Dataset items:
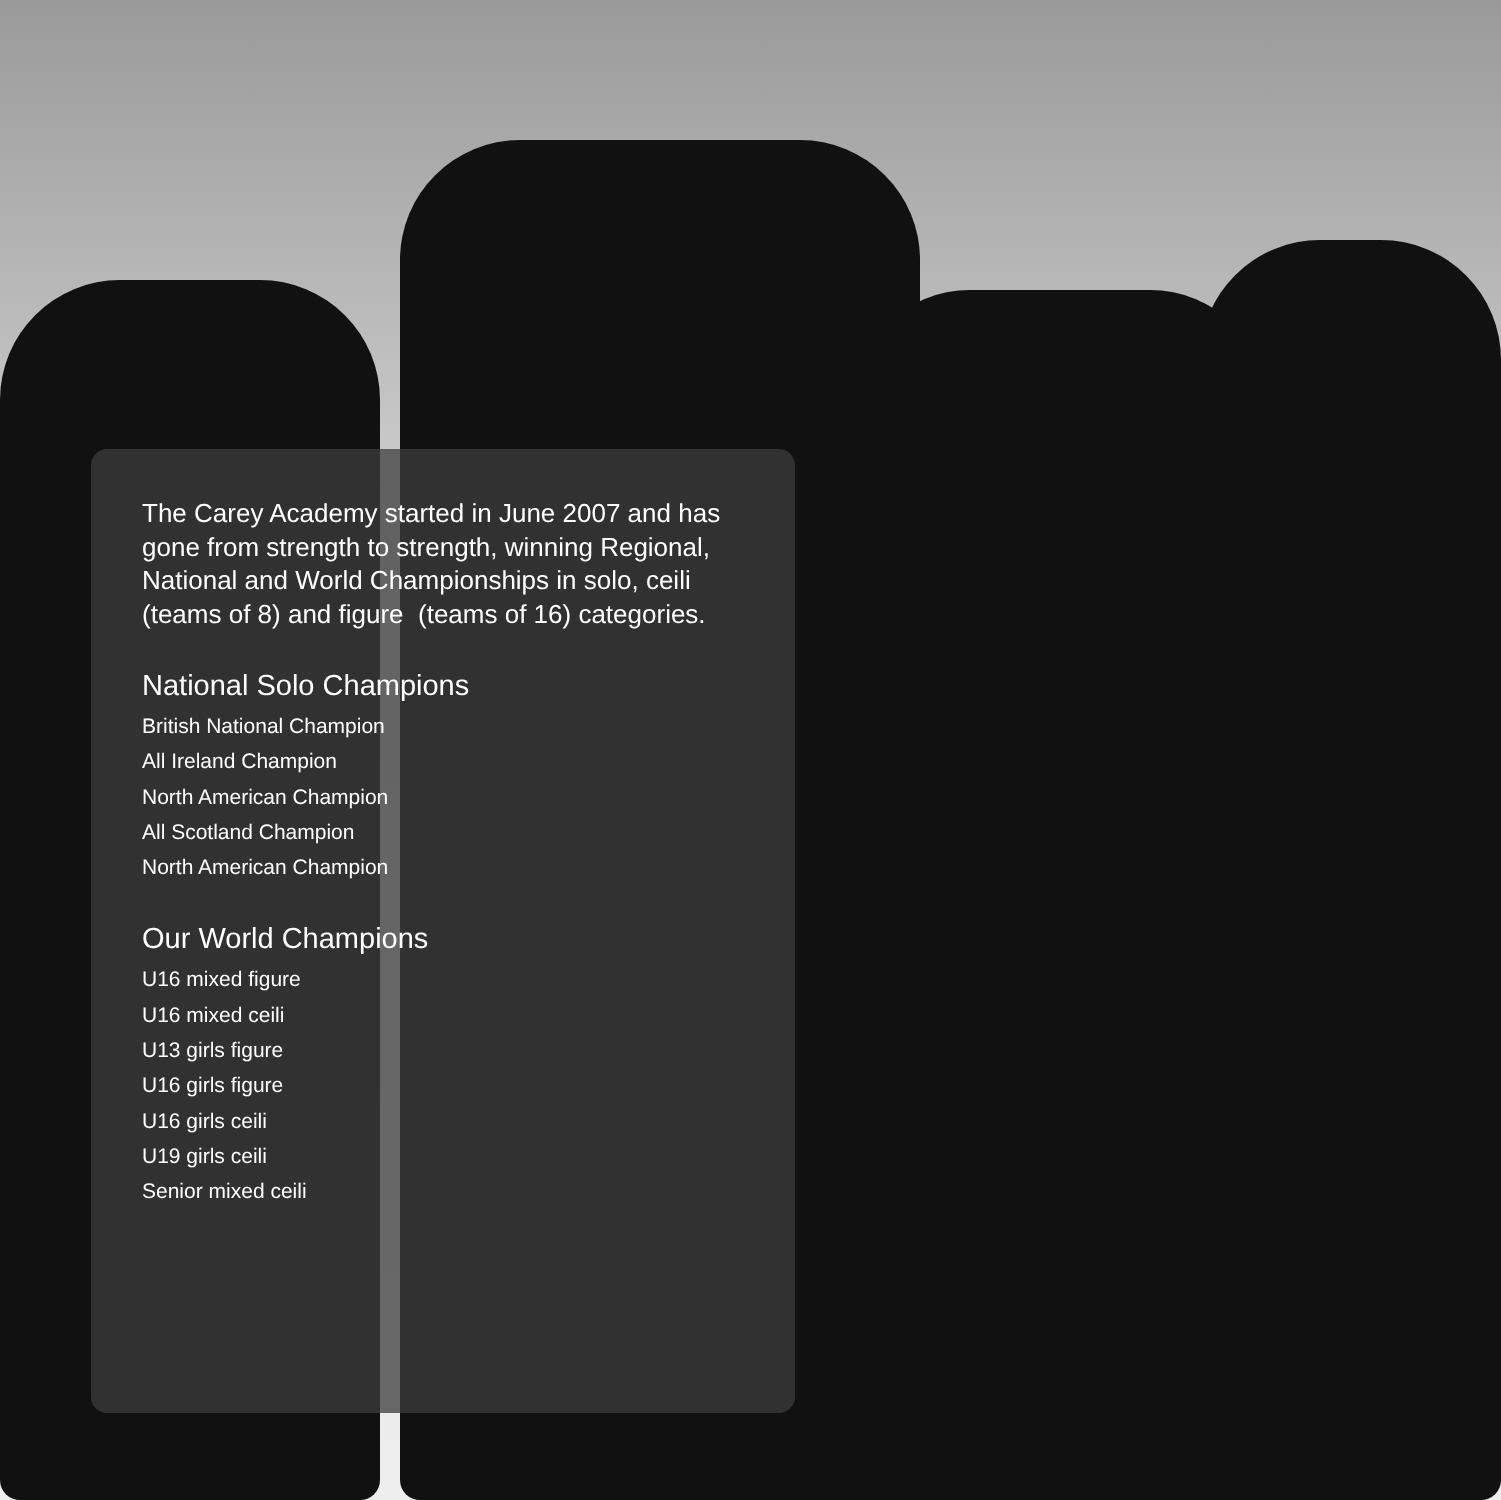The Carey Academy started in June 2007 and has gone from strength to strength, winning Regional, National and World Championships in solo, ceili (teams of 8) and figure (teams of 16) categories.
National Solo Champions
British National Champion
All Ireland Champion
North American Champion
All Scotland Champion
North American Champion
Our World Champions
U16 mixed figure
U16 mixed ceili
U13 girls figure
U16 girls figure
U16 girls ceili
U19 girls ceili
Senior mixed ceili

• _TASK OBJECTIVE_: A faithful copy of the lines from the line containing "U16 girls figure" to the end of the data should be set down, both ends included, and nothing more.

• _OUTPUT_:
U16 girls figure
U16 girls ceili
U19 girls ceili
Senior mixed ceili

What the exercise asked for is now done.